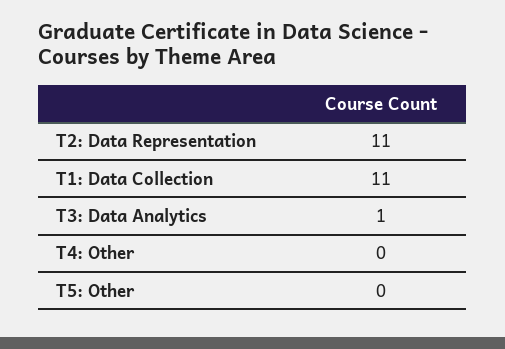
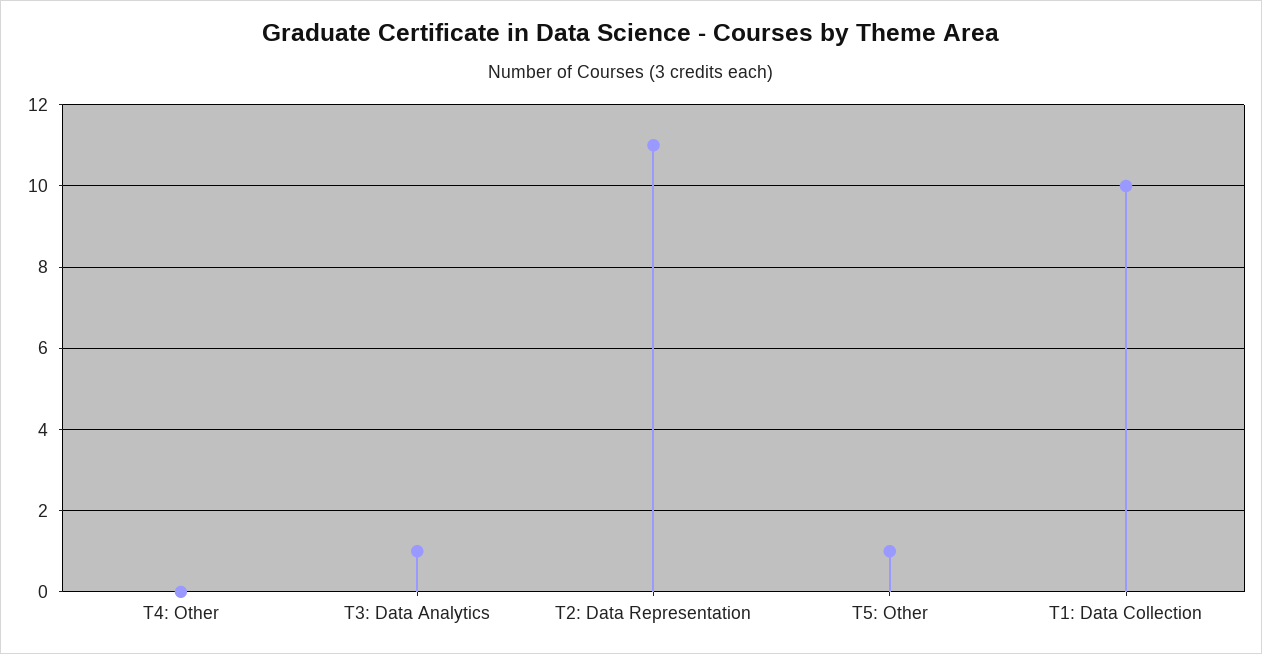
T1: Data Collection: 11 -> 10
T5: Other: 0 -> 1

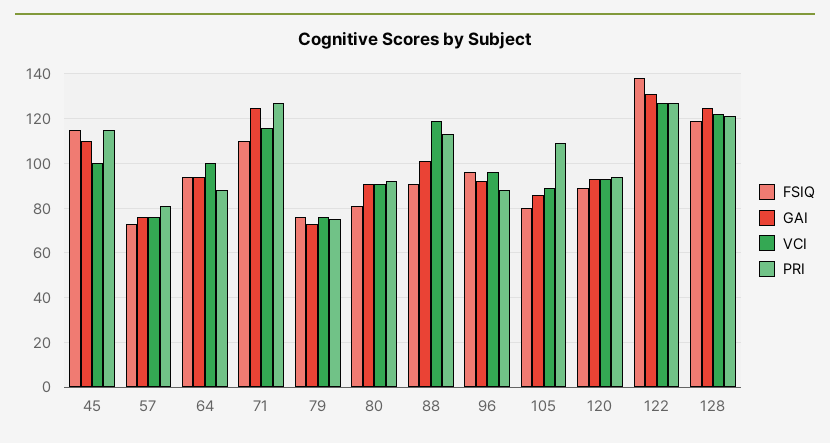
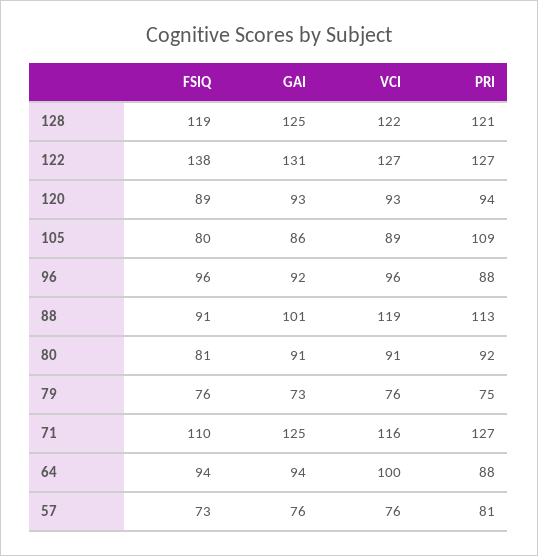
FSIQ, 45: 115 -> none
GAI, 45: 110 -> none
VCI, 45: 100 -> none
PRI, 45: 115 -> none

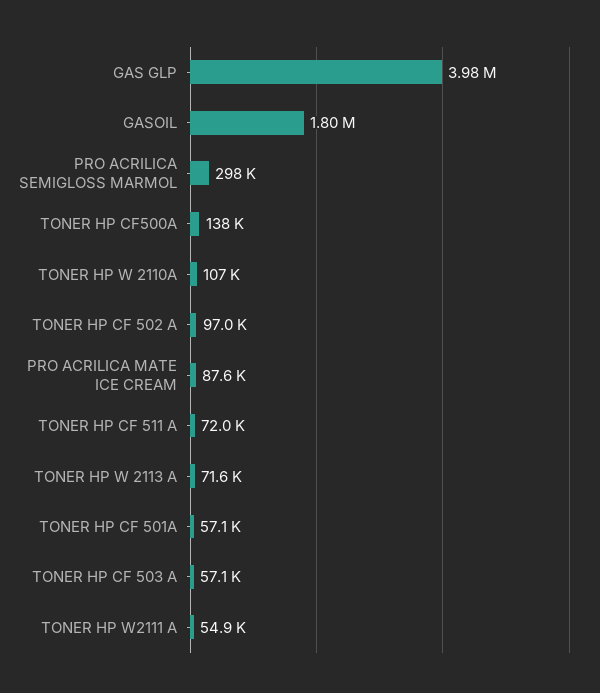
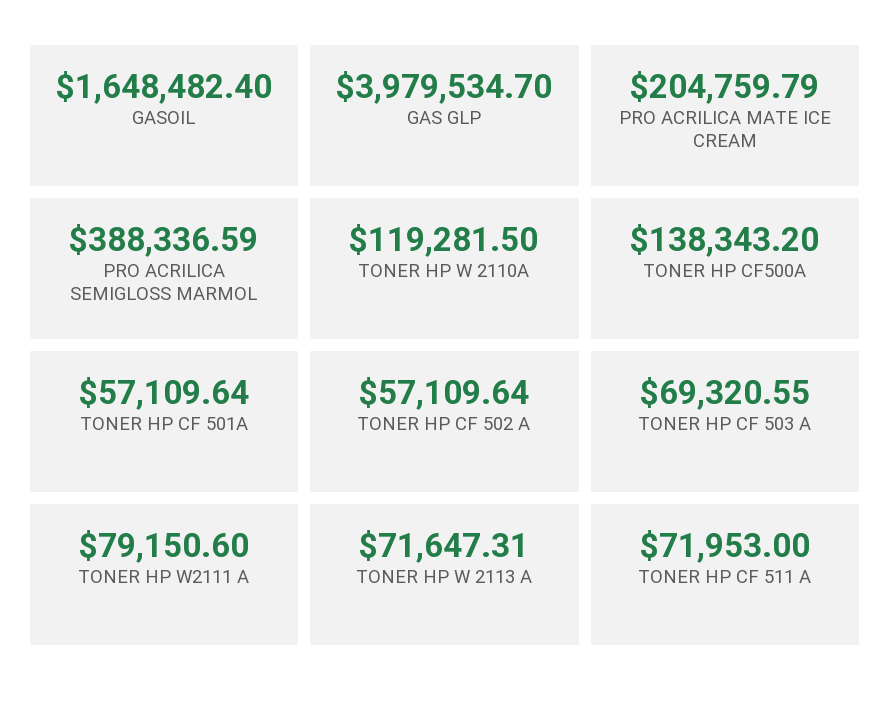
GASOIL: 1800000 -> 1648482.4
PRO ACRILICA SEMIGLOSS MARMOL: 298000 -> 388336.59
TONER HP W 2110A: 107000 -> 119281.5
TONER HP CF 502 A: 97000 -> 57109.64
PRO ACRILICA MATE ICE CREAM: 87600 -> 204759.79
TONER HP CF 503 A: 57100 -> 69320.55
TONER HP W2111 A: 54900 -> 79150.6

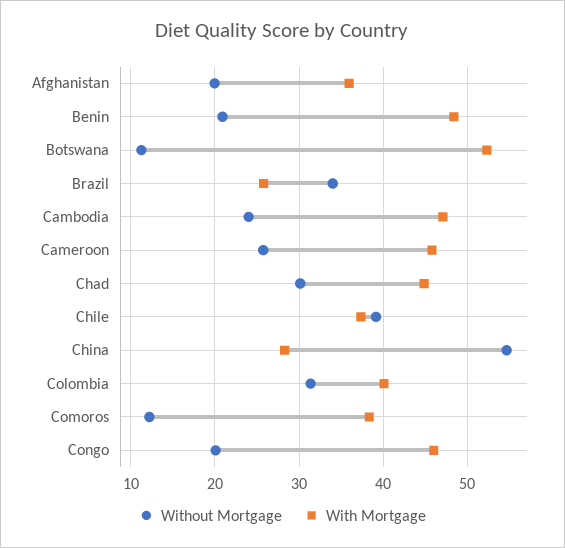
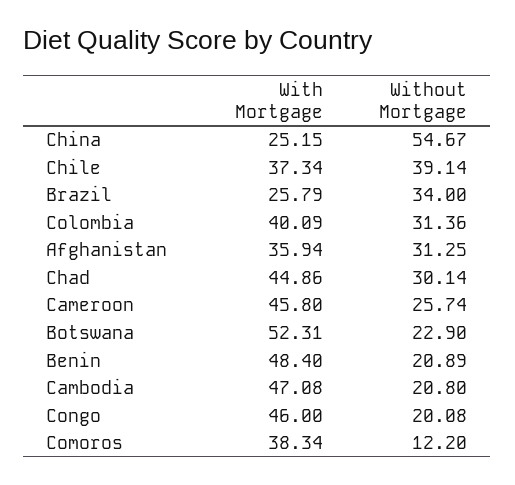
Without Mortgage, Afghanistan: 20 -> 31.25
Without Mortgage, Botswana: 11 -> 22.9
Without Mortgage, Cambodia: 24 -> 20.8
With Mortgage, China: 28 -> 25.15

------------

• _Exercise_
Show all lines above holding the word "Mortgage".

• _Exercise response_
Without Mortgage, Afghanistan: 20 -> 31.25
Without Mortgage, Botswana: 11 -> 22.9
Without Mortgage, Cambodia: 24 -> 20.8
With Mortgage, China: 28 -> 25.15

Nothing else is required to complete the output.